■ WHAT TO DO
- 1) Answer these questions using the press release on EV Global Motors and Unique Mobility.
(a) From which company did EVG buy 1,151,925 shares of Unique stock?
(b) In what month did Iacocca form EV Global?
(c) Where is Unique Mobility based?
- 2) Pick up the press release on EV Global Motors and Unique Mobility after its final sentence, and continue it.

■ TEXT BLOCK
* * * *

LEE IACOCCA'S EV GLOBAL MOTORS BUYS EQUITY STAKE IN
UNIQUE MOBILITY, INC.; PARTNERS WILL DEVELOP LIGHT
ELECTRIC TRANSPORTATION SYSTEMS

DENVER, June 26 /PRNewswire/ -- Unique Mobility, Inc. (AMEX:UOM) 
announced today that former Chrysler chairman Lee Iacocca's new
company, EV Global Motors (EVG), has formed a strategic
partnership with Unique to develop electric drive systems for
bikes, scooters and other light vehicles.

EVG purchased 1,151,925 shares of Unique stock in a private
transaction from Alcan Aluminum Limited (NYSE:AL) and purchased
warrants from other sources for an additional 350,000 shares. 
Separately, Unique has agreed to acquire 400,000 shares of EVG in
exchange for an additional 200,000 newly-issued shares of Unique. 
Upon completion of the latter transaction, EVG's beneficial 
ownership will represent approximately 12.2% of Unique, making
EVG the company's largest shareholder.

Iacocca will join Unique's board of directors and Ray Geddes,
Unique's Chairman and CEO, will sit on EVG's board.  For twenty
years, Iacocca and Geddes worked together at Ford Motor Company
on several sports car projects, including the Shelby Cobra, the
Shelby Mustangs, the Ford GT LeMans car and the Ford Pantera.

Iacocca formed EV Global in March to develop and market light
electric transportation systems (LETS) such as bicycles and
scooters for markets in North America, Europe and Asia.  EVG has
contracted with Unique for an electric drive system for bicycles
and has signed a memorandum of understanding with Unique and
Unique's Taiwan joint venture partners to market electric
scooters throughout the Western Hemisphere.

Unique Mobility, based in Golden, Colorado, is a world leader in
compact, high-performance electric motors and controllers for
electric and hybrid electric vehicle propulsion systems 
("Hybrid" electric vehicles run on a combination of electricity
and conventional fuel such as gasoline or diesel).  Its customers
include many of the world's major automotive OEMs as well as the
U.S. Departments of Defense, Energy and Transportation.

* * * *

[Items listed in a dataset]
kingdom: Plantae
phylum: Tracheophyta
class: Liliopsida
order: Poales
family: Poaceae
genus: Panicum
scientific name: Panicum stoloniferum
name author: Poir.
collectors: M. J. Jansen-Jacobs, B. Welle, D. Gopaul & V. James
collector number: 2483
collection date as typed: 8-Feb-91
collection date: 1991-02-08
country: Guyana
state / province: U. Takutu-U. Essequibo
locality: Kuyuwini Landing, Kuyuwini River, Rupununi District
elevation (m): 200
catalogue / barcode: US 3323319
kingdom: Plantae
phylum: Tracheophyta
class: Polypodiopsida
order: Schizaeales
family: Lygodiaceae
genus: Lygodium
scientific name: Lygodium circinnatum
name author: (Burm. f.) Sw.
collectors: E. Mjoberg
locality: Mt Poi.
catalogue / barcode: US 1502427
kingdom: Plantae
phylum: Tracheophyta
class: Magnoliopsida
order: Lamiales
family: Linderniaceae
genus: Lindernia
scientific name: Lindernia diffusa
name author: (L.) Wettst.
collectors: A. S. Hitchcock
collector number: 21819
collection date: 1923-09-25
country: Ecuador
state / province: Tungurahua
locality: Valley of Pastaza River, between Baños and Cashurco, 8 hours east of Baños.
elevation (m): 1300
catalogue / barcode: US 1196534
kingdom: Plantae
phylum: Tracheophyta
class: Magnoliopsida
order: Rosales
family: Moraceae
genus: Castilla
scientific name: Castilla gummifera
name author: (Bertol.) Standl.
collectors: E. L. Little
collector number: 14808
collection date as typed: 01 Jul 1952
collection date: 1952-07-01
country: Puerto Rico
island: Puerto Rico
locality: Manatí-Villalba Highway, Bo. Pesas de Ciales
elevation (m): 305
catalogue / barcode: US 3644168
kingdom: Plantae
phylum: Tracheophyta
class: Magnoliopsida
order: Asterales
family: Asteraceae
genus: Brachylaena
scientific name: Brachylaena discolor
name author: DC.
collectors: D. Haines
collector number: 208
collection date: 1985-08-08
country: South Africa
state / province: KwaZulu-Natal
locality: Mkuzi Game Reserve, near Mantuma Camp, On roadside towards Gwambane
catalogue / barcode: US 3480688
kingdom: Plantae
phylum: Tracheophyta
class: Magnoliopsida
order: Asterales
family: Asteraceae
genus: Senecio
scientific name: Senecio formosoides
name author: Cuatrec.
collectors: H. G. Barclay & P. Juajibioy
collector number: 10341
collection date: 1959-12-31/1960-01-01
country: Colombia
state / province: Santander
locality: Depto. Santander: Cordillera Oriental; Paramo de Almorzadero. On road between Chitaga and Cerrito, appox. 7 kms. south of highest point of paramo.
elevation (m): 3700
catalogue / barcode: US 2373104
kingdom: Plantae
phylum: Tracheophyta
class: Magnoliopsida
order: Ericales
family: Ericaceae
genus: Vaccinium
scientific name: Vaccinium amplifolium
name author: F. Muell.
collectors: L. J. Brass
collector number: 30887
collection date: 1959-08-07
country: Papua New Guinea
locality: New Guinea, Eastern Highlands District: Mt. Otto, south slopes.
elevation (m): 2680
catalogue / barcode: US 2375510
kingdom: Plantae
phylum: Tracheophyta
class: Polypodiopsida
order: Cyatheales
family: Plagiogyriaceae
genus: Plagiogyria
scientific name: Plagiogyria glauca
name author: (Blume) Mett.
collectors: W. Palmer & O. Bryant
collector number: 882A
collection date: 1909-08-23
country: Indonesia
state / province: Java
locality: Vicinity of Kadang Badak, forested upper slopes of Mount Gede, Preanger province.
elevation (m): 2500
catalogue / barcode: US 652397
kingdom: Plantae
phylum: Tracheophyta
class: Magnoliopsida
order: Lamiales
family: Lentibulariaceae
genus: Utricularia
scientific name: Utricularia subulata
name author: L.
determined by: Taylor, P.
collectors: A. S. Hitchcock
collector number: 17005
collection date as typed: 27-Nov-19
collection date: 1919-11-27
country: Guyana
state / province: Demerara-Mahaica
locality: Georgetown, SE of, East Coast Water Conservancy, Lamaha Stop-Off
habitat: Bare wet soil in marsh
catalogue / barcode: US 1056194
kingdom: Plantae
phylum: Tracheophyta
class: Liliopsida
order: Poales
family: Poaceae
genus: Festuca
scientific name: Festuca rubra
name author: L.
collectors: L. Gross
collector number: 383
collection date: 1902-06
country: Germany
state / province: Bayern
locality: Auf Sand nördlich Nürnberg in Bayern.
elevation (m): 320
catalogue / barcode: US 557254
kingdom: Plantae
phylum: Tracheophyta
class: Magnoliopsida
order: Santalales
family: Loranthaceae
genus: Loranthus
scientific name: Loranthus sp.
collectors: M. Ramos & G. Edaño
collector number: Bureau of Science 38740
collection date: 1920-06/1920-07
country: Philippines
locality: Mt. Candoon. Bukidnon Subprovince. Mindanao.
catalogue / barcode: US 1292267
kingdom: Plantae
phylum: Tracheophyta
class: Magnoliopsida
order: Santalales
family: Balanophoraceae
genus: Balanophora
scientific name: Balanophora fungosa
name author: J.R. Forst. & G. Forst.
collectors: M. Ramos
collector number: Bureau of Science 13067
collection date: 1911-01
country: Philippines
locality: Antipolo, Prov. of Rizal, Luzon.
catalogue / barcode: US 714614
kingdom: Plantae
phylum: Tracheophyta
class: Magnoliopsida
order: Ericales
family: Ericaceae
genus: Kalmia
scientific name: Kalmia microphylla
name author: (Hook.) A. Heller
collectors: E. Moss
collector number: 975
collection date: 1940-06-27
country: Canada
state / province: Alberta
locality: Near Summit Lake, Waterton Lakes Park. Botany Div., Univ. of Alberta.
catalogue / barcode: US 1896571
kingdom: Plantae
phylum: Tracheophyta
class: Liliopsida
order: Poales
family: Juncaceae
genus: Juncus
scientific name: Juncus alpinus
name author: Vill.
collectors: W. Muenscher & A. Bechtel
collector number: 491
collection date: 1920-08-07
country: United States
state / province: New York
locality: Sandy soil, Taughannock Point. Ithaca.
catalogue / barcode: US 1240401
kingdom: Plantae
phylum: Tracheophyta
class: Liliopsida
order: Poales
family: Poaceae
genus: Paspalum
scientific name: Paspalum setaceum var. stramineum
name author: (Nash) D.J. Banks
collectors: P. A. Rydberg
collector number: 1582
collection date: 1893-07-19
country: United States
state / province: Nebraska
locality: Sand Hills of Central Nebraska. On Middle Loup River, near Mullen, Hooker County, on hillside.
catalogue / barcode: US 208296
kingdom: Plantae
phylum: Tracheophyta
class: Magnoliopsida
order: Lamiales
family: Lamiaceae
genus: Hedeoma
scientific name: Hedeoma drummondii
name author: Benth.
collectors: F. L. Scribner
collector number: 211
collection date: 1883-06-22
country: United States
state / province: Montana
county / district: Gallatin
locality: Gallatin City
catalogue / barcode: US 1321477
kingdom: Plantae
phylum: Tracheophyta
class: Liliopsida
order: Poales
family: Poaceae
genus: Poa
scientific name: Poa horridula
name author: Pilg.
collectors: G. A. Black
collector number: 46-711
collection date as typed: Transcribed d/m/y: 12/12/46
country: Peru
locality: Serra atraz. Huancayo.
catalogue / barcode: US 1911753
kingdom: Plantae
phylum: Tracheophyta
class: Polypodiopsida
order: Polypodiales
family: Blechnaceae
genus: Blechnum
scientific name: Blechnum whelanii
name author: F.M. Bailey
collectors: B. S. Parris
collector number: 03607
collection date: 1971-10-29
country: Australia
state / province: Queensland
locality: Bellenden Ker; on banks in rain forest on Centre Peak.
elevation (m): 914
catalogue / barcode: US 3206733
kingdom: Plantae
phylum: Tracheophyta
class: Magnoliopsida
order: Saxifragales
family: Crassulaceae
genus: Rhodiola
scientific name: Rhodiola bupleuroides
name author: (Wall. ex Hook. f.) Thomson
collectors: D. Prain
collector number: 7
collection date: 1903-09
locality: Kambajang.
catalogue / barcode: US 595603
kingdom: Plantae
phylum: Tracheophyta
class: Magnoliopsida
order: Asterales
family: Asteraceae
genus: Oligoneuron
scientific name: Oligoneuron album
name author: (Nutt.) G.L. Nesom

* * * *

■ ANSWERS FOR EACH ITEM
- 1)
(a) Alcan Aluminum Limited
(b) March
(c) Golden, Colorado

- 2)
Of the new partnership, Iacocca said: "We're excited about
teaming up with Unique Mobility.  They've got some of the best
technology in the world and are a key element in our global
strategy.  As a product development and manufacturing partner,
Unique will become an important supplier of electric drive
systems for our new products."

Added Unique's Geddes, "Lee Iacocca's expertise in marketing and
management will jump-start our growth as a power system supplier
and will provide a welcome boost for the entire electric vehicle
industry.  Like Lee, I believe the worldwide potential for light
electric transportation is enormous."

This release contains forward-looking statements that involve
risks and uncertainties.  The Company's actual results could
differ materially from those discussed in this release.  Factors
that could cause or contribute to such differences include, but
are not limited to, those discussed in the Company's Registration
Statement on Form S-3 (file no. 23843).  These forward-looking
statements represent the Company's judgment as of the date of
this release.  The Company disclaims, however, any intent or
obligation to update these forward-looking statements.